Technology: Neurons inspire Artificial Neural Networks (ANNs) in Artificial Intelligence.

Vocabulary

This is the list of vocabulary terms used throughout the lesson.

Neuron: Microscopic nerve cell that transmits electrical and chemical signals.
Cell Body (Soma): Main part of the neuron containing the nucleus and Nissl’s granules.
Dendrites: Branch-like structures that receive information.
Axon: Long fibre that carries messages away from the cell body.
Synapse: Junction between two neurons where communication happens.
Neurotransmitters: Chemicals that pass signals across synapses.
Resting Potential: Electrical difference across the neuron’s membrane when not active.
Action Potential: Electrical impulse that travels along the axon.
Myelin Sheath: Fatty layer around some axons that speeds up signal transmission.
Nodes of Ranvier: Gaps between myelin sheaths that help the impulse jump faster.

How Neurons Communicate ?

Introduction

In this activity, students will explore how neurons transmit information in the nervous system.
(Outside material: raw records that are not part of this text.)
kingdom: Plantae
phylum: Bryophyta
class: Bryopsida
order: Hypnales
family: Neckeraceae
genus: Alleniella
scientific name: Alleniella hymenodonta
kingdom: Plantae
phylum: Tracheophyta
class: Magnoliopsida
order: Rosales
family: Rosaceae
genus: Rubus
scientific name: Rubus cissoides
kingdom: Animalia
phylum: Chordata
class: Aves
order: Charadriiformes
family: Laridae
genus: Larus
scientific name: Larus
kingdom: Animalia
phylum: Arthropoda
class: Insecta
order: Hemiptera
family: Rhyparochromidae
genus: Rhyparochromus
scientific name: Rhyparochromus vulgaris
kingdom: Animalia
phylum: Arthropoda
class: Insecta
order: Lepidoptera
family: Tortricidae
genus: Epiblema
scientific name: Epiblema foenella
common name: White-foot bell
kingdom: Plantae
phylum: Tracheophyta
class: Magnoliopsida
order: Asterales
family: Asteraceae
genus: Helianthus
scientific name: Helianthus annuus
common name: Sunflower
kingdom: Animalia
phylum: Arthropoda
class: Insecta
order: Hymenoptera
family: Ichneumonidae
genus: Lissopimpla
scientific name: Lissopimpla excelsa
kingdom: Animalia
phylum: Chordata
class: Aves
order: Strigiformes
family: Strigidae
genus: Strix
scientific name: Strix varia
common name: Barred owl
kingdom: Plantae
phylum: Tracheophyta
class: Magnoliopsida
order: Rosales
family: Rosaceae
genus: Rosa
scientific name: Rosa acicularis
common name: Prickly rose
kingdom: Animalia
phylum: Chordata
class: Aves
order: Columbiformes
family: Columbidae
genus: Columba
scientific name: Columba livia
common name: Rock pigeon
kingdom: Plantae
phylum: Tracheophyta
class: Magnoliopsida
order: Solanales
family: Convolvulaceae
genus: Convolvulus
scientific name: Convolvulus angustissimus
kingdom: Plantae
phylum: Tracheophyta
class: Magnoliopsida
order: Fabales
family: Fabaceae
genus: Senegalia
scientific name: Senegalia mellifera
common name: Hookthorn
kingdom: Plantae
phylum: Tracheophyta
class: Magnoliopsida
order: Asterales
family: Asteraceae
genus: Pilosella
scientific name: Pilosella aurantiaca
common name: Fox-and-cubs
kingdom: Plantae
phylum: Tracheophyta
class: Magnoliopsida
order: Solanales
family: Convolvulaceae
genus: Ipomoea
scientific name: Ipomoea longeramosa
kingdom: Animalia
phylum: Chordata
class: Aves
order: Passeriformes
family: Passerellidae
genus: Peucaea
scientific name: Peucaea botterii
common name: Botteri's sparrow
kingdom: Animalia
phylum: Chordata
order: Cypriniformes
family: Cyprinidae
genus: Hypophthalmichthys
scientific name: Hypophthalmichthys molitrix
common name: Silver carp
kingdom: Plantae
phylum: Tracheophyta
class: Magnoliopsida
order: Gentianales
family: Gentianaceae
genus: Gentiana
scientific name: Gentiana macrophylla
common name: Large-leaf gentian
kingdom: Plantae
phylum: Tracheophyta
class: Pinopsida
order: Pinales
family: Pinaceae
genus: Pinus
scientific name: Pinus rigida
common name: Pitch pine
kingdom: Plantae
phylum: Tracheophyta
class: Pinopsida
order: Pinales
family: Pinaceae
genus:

They will watch animated simulations of nerve impulses, action potentials, and synaptic transmission to understand how the brain and body communicate.

Key Features

Animated simulation of how signals travel along a neuron
Visualisation of action potentials moving through the axon
Demonstration of synaptic transmission (neurotransmitters crossing the synaptic cleft)
Connection to body functions – how signals control thoughts, movements, and actions
Observation-based learning – no manual adjustments required
Embedded short quiz (2 MCQs) for quick reinforcement

Step-by-Step Procedure for VR Experience

Open the Virtual Lab
Access the simulation link provided to begin the activity.
Watch the Action Potential
View how a nerve impulse begins as an action potential and travels along the axon.
Observe Polarity Changes
Notice how the membrane depolarises and repolarises as the signal moves forward.
See Synaptic Transmission
Watch how neurotransmitters are released at the synapse and received by the next neuron.
Follow the Neural Network
Observe how impulses continue across neurons to connect the brain and the body.
Connect to Real-Life Functions
Understand how these signals control everyday functions like movement, reflexes, and thoughts.
Take the Quiz
Attempt the 2 MCQs embedded in the lab to check your understanding.
View Results
See your score instantly as feedback and reinforcement.